_ACTIVITY:_
Without including any pictures, write out all the records word for word.

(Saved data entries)
******************************
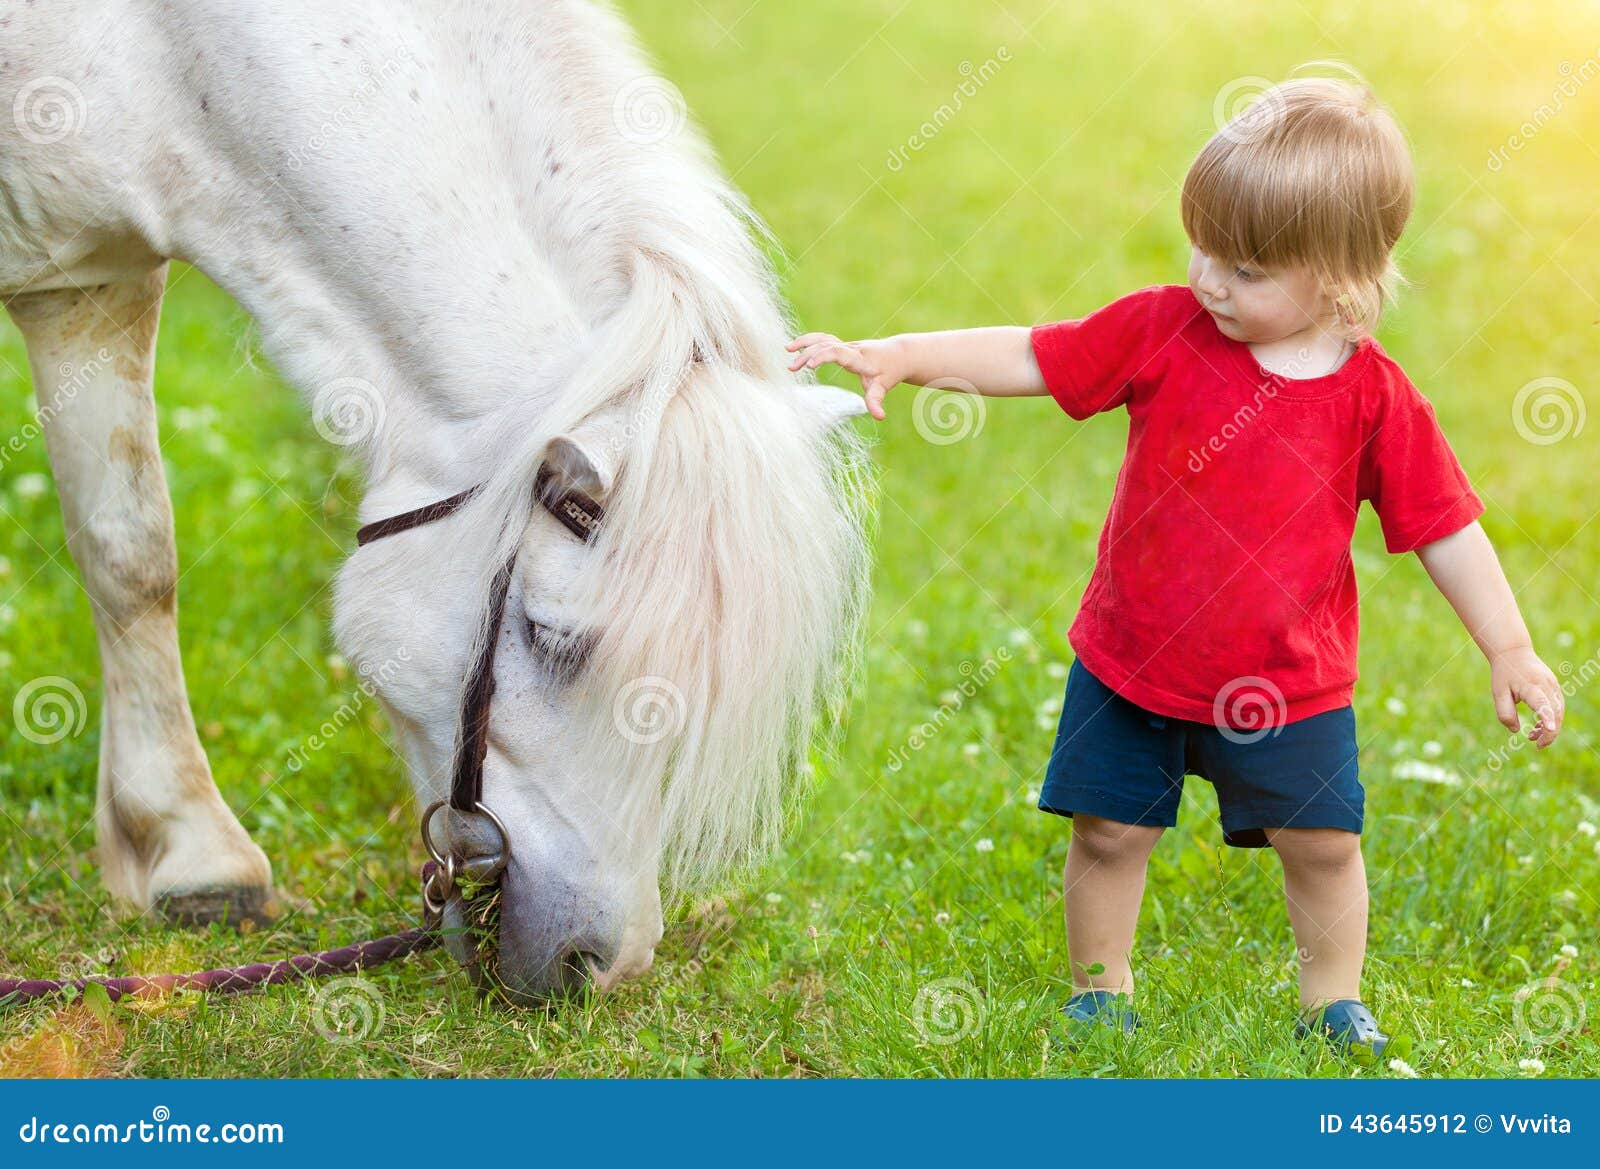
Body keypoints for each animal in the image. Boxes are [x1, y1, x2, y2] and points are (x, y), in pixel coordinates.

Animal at [3, 2, 876, 1004]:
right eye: (552, 639)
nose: (601, 963)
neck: (169, 53)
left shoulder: (86, 285)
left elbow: (131, 553)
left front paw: (179, 843)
******************************
_PROBLEM SOLUTION:_
Body keypoints for each animal in the image. Boxes are [x1, y1, x2, y2] and points are (x, y), in pixel coordinates.

Animal at [3, 2, 876, 1004]:
right eye: (552, 639)
nose: (601, 963)
neck: (169, 53)
left shoulder: (86, 285)
left elbow: (131, 553)
left front paw: (179, 843)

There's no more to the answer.